Les enseignants de la classe rencontrent
plusieurs fois dans l’année l’équipe de recherche INRP. Leurs
apports pédagogiques alimentent les travaux de recherche (des
HSE leur ont été allouées par l’INRP à cet effet jusqu’en juin
2007).
q
Moyens nécessaires pour 2007-08
• 3 heures prof pour le
fonctionnement de la classe de 6e et le suivi en 5e.
• 108 HSE pour les réunions de
concertation interne : préparation des séances (matériel,
fiches, …) et analyse de leur déroulement, suivi des élèves,
impact sur la classe.
• Une aide logistique (personne
compétente en TICE) en vue de fabriquer un support informatique
destiné à favoriser l’activité autonome des élèves sur les
contenus des séances.
PROJET INITIAL
Réfléchir et agir avec la langue
Un projet pédagogique anglais / français / mathématiques
1- Un projet qui s’inscrit dans le cadre d’une recherche
pédagogique nationale pilotée par l’INRP
1.1- Titre de la recherche
« De l’école au collège,
enseigner/apprendre une langue étrangère en 6e ».
Cette recherche qui interroge
les liens didactiques entre français et langue étrangère en 6e,
a permis la mise en lumière d’obstacles conceptuels à l’origine
d’une partie des difficultés rencontrées par les élèves en
langue étrangère, en français, mais aussi en mathématiques.

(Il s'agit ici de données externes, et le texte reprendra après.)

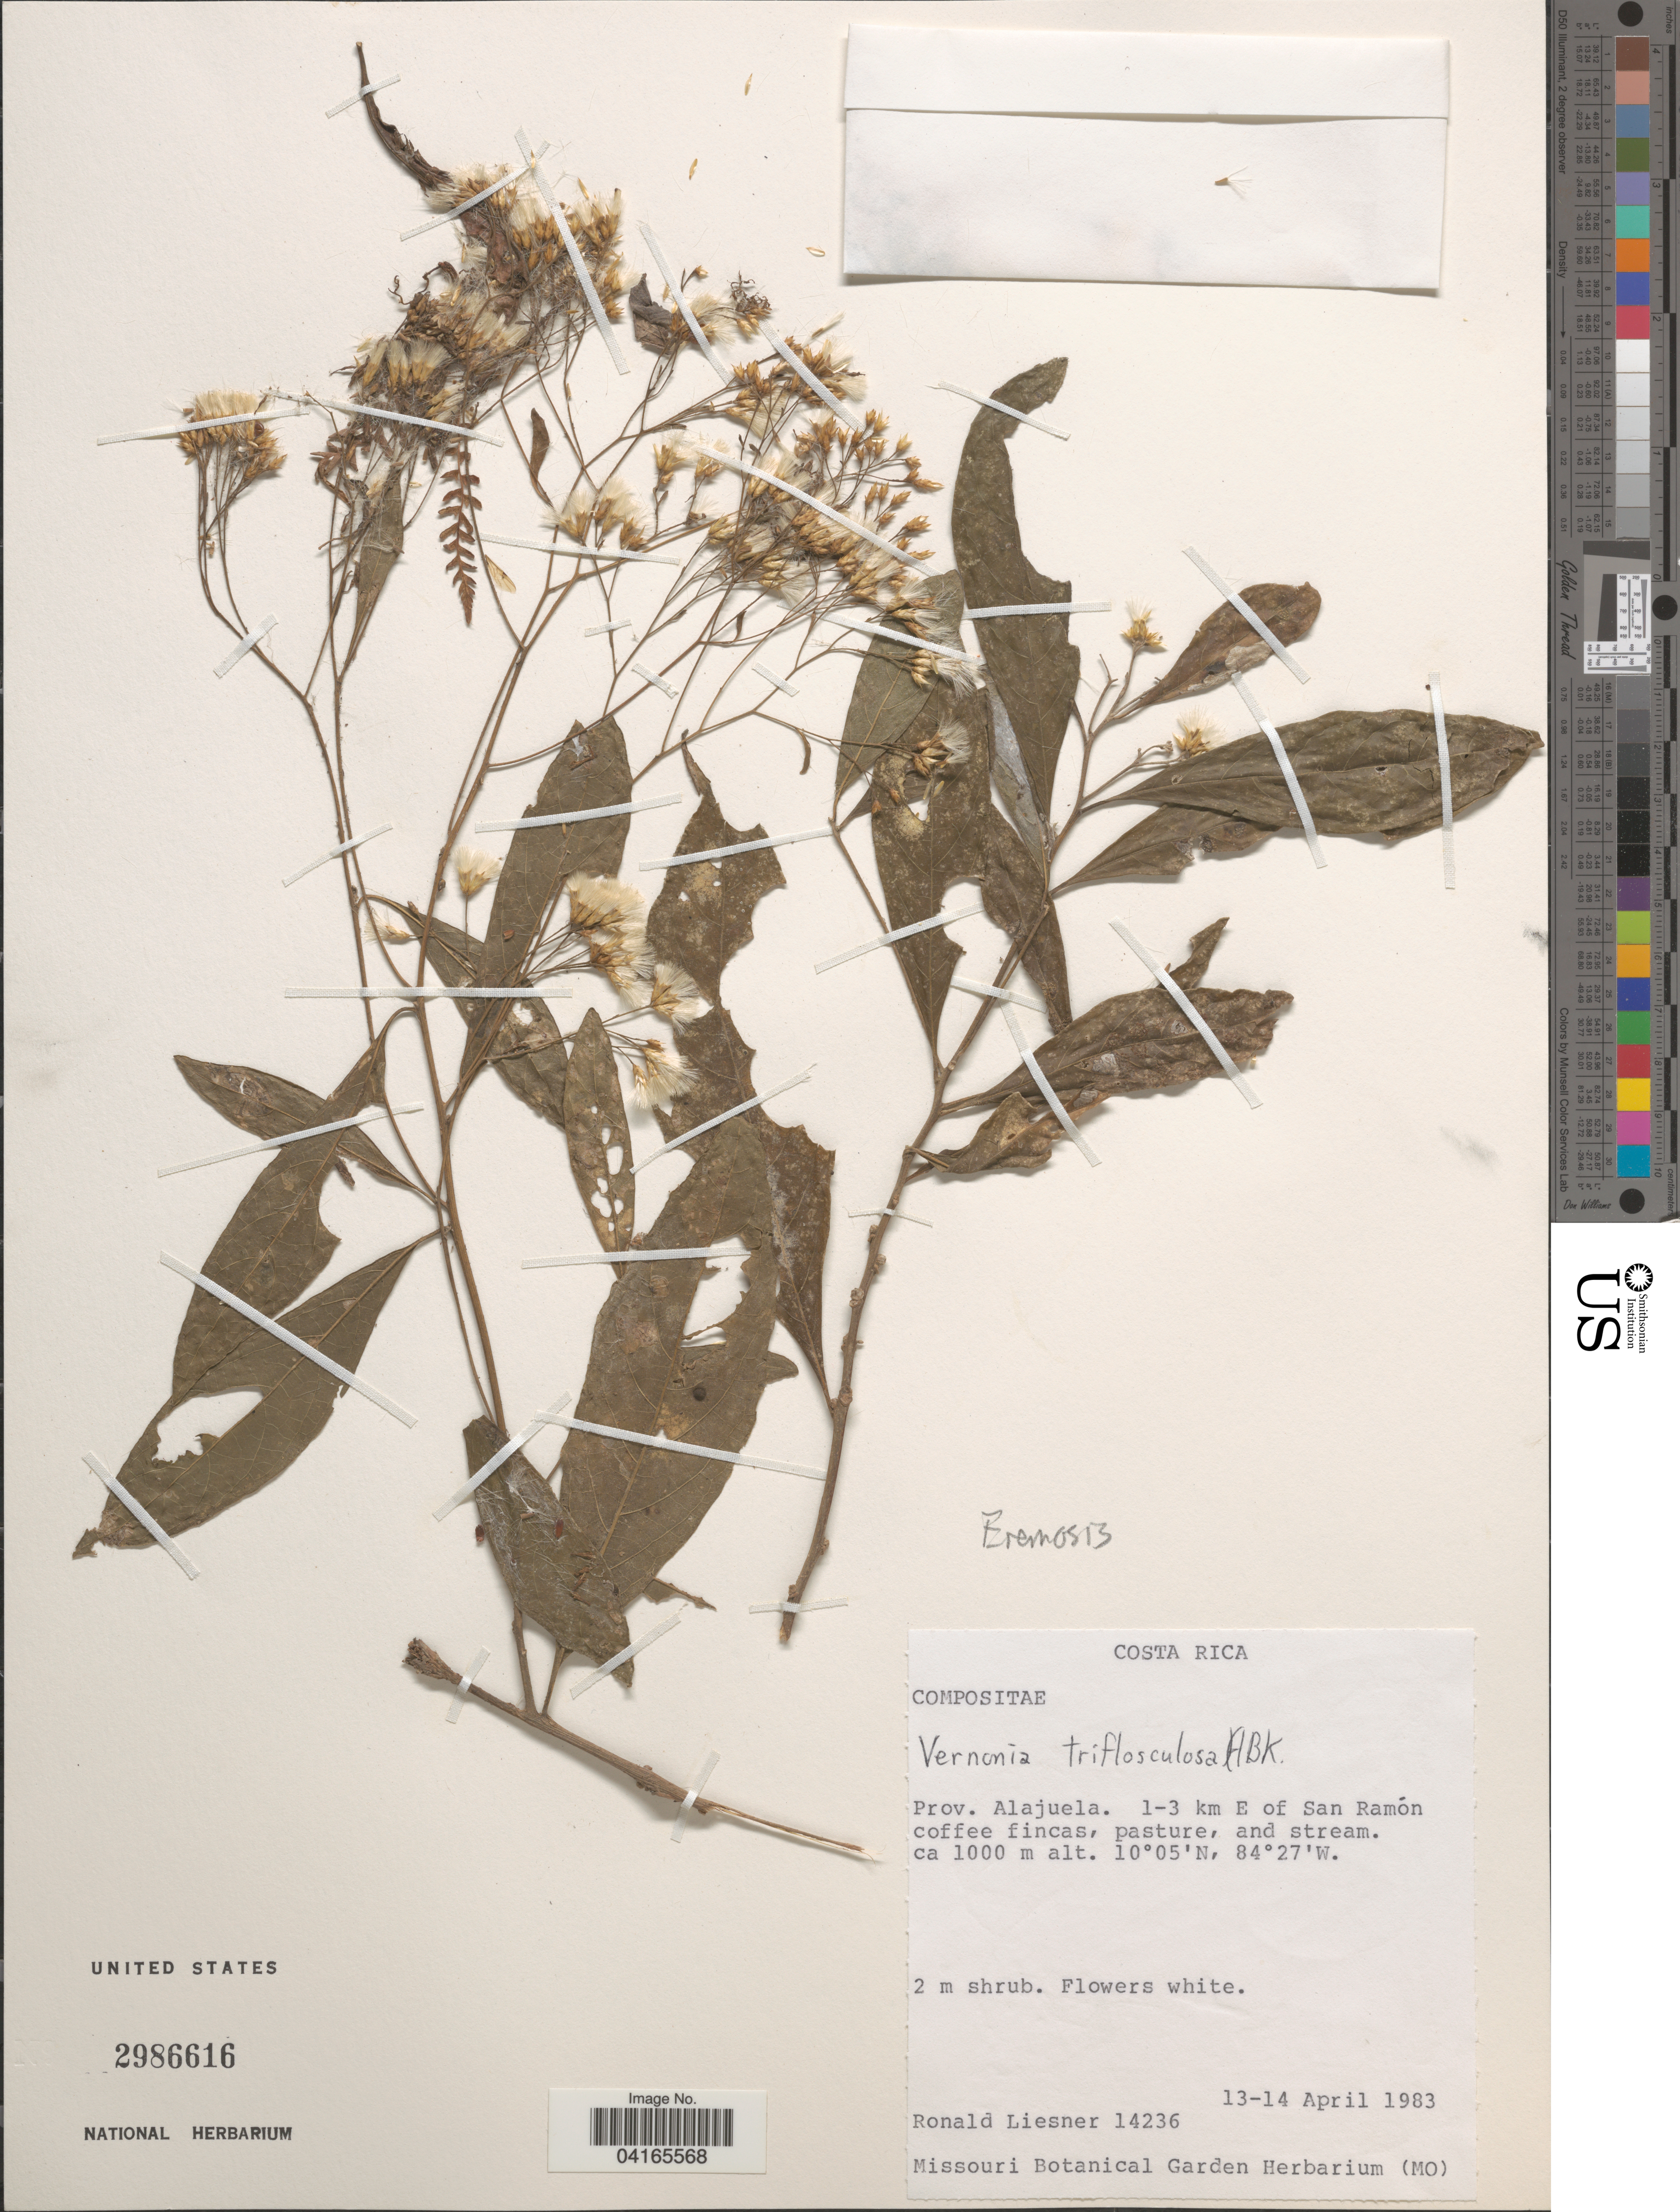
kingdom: Plantae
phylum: Tracheophyta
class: Magnoliopsida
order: Asterales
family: Asteraceae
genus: Eremosis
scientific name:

1.2- Objectifs de la recherche
Comment articuler ces trois disciplines
traditionnellement cloisonnées
et rendre plus cohérents et plus visibles les liens qui les
unissent ? Quels contenus transversaux, quelles approches
communes, quels dispositifs institutionnels peuvent faciliter
les apprentissages disciplinaires tout en favorisant les
transferts de connaissances et de démarches d’une discipline à
l’autre ?
• À partir de la mise en lumière d’obstacles communs,
des contenus d’enseignement innovants ont été élaborés :
en prise sur les programmes de français et d’anglais du collège,
ils sont destinés à munir les élèves de repères stables pour
aborder n’importe quel système linguistique et pour passer d’un
système linguistique à un autre (français / anglais).
•
Ces contenus sont
expérimentés en classes de 6e et 5e dans le cadre
d’un dispositif pédagogique innovant.
1.3- Le collège G. Rouault, partenaire
officiel de l’INRP et du CNRS, lieu d’accueil des équipes de
recherche et centre de l’expérimentation
Deux collèges volontairement contrastés ont été retenus pour participer
à l’expérimentation : le collège Georges Rouault, classé
« Ambition réussite » et un collège de centre ville à Lyon, le
collège Vendôme.
Le collège Georges Rouault joue un rôle essentiel pour la recherche :
- sur le plan matériel, il
héberge officiellement l’équipe de recherche et met à sa
disposition un lieu de réunion équipé ;
- depuis 2004, toutes les
classes de 6e sont impliquées dans la recherche pour
le recueil de données. En 2005-06 deux classes de 6e, la 6e1
et la 6e3, soit 44 élèves ont bénéficié d’un
dispositif pédagogique particulier ;
- depuis 2004, plusieurs
enseignants du collège ont accepté de se joindre à l’équipe et
collaborent de façon plus ou moins étroite au projet.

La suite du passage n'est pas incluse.